Text segment>
..............................

If you’re a plan ahead sort of person, you may have your holiday shopping all done.

If not, and you’re looking around for gifts on the techie side of the toy aisle, I found a few suggestions for you.

One list I saw was on Wired. There was nothing on their list that’s actually a toy, but kids today are part of the digitized world from a very young age. The digital devices Wired suggests might be of interest if you have kids in the pre-smartphone cohort. I’ll pull some of them out for you, but the full list is worth a full read through. (The writer who pulled together this collection, Adrienne So, has children who are 5 and 7 years old, and the reasoning for her choices is both thoughtful and informed by her real-life experience.)

Belkin makes child-sized headphones (the Soundform Mini) in a range of colors – and you can limit the volume and product your kids’ ears. Higher up in price range, So likes the Amazon Fire HD 8 Kids edition, which she finds durable and of good value if you’re willing to limit your kids to the proprietary content find on Amazon Kids+ (which has plenty of books, apps, music, games…)

The PlayShifu Tacto Chess game is kind of cool. “It turns the surface of the iPad into a game board and uses physical pieces to teach your kids moves and strategy.” Fun, but nothing you can’t do the old-fashioned way, i.e., play chess on a physical chessboard.

I mentioned that nothing on Wired’s list was actually a toy. But here’s one item that you wouldn’t even wrap up and give to your kid: the Jiobit Smart Tag location monitor. Not that I couldn’t have used this a few times when my kids were little, but it’s really a sign of the times – and not in all that wonderful a way – that parents feel the need to use an app to check on their kids once they’re outside playing.

..............................

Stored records
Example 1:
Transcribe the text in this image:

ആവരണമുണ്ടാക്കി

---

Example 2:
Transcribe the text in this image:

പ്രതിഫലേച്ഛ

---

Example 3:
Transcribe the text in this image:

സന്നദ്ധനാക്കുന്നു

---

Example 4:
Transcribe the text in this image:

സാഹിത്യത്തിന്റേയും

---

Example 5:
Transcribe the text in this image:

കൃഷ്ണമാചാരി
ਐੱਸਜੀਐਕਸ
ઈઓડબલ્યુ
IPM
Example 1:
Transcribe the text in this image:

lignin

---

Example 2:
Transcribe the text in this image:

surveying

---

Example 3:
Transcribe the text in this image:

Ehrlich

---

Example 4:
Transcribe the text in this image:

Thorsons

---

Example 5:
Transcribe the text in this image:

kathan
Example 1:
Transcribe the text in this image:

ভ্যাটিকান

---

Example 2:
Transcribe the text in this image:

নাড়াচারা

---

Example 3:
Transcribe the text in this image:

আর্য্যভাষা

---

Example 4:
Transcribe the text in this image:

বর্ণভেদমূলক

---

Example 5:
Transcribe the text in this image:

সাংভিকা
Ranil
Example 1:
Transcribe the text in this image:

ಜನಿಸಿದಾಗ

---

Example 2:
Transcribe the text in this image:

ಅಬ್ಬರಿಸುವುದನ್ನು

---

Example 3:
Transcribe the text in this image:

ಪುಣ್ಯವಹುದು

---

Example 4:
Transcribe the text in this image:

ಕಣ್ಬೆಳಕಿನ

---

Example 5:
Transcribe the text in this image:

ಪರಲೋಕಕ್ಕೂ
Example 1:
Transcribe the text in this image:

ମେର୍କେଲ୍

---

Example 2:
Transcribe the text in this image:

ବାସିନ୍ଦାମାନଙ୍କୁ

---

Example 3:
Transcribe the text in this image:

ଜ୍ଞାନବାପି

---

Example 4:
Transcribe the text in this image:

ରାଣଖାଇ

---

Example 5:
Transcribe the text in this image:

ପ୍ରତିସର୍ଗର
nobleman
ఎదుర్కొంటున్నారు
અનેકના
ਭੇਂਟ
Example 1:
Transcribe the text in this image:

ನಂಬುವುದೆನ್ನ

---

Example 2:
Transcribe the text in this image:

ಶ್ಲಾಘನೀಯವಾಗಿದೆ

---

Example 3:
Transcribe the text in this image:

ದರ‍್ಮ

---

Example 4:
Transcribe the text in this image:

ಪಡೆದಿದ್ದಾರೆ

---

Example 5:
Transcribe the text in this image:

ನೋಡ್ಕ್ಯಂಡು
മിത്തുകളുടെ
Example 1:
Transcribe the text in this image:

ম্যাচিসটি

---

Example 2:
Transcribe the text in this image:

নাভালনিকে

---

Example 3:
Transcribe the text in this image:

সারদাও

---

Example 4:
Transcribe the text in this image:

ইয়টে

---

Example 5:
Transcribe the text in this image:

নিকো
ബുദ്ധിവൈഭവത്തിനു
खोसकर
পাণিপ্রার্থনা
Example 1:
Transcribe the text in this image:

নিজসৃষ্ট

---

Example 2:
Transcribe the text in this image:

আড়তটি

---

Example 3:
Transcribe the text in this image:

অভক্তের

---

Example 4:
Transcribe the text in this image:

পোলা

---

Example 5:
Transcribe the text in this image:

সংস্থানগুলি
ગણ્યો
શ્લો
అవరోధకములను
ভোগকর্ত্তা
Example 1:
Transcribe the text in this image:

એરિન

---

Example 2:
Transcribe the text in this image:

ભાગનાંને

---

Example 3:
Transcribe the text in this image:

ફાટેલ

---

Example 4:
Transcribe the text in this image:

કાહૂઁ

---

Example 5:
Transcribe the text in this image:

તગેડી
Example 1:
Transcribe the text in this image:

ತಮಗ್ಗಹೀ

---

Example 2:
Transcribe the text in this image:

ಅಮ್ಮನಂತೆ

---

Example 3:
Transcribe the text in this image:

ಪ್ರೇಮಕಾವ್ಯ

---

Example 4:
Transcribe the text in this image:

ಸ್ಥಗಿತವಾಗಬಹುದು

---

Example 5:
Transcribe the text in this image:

..............................

Tasks to complete>
**a)** Translate this sentence from the text on tech gifts for kids into Spanish: "If you’re a plan ahead sort of person, you may have your holiday shopping all done."
**b)** In the word transcription listing, take the part that runs from its first line through the line containing "സാഹിത്യത്തിന്റേയും" and rewrite it with "Write out" in place of "Transcribe". Leave everything else the same.

Answers to the problems>
**a)** Si eres de las personas que planifican con anticipación, puede que ya hayas terminado todas tus compras de las fiestas.

**b)**
Example 1:
Write out the text in this image:

ആവരണമുണ്ടാക്കി

---

Example 2:
Write out the text in this image:

പ്രതിഫലേച്ഛ

---

Example 3:
Write out the text in this image:

സന്നദ്ധനാക്കുന്നു

---

Example 4:
Write out the text in this image:

സാഹിത്യത്തിന്റേയും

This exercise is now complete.